What needs to be done. Everything from the line with "Kanaaleillemmehankaan" through the final line below should be copied out exactly, and nothing else should appear.

Provided records.
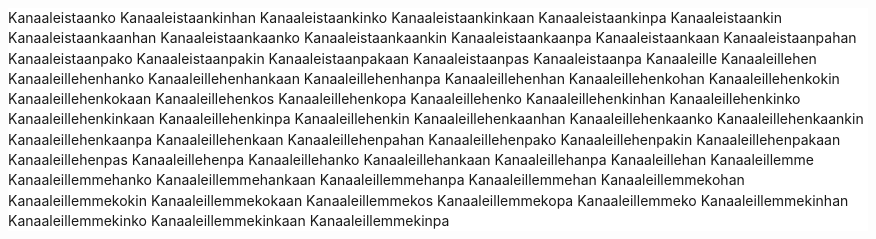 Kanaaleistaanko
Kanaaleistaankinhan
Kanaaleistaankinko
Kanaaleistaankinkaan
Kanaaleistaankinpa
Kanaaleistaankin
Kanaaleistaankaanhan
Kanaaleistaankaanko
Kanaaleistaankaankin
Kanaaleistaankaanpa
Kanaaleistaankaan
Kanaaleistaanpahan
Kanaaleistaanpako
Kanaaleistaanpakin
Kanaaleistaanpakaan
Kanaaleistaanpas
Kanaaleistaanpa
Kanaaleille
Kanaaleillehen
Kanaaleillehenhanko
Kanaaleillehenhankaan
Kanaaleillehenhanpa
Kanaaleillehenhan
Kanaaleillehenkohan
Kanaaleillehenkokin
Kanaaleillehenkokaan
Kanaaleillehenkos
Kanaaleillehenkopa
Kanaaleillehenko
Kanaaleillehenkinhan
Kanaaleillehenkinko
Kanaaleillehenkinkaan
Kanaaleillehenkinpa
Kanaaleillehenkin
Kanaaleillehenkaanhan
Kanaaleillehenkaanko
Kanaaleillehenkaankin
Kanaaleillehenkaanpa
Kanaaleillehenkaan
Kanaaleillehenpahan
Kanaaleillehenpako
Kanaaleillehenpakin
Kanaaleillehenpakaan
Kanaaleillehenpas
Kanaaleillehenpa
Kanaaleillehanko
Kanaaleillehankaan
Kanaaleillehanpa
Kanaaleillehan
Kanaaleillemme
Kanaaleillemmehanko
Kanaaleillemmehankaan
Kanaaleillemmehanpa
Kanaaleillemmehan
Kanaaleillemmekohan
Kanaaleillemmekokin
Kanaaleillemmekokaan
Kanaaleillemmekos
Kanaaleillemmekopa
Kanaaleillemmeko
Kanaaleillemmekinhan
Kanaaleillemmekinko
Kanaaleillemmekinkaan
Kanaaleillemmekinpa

Output for this task.
Kanaaleillemmehankaan
Kanaaleillemmehanpa
Kanaaleillemmehan
Kanaaleillemmekohan
Kanaaleillemmekokin
Kanaaleillemmekokaan
Kanaaleillemmekos
Kanaaleillemmekopa
Kanaaleillemmeko
Kanaaleillemmekinhan
Kanaaleillemmekinko
Kanaaleillemmekinkaan
Kanaaleillemmekinpa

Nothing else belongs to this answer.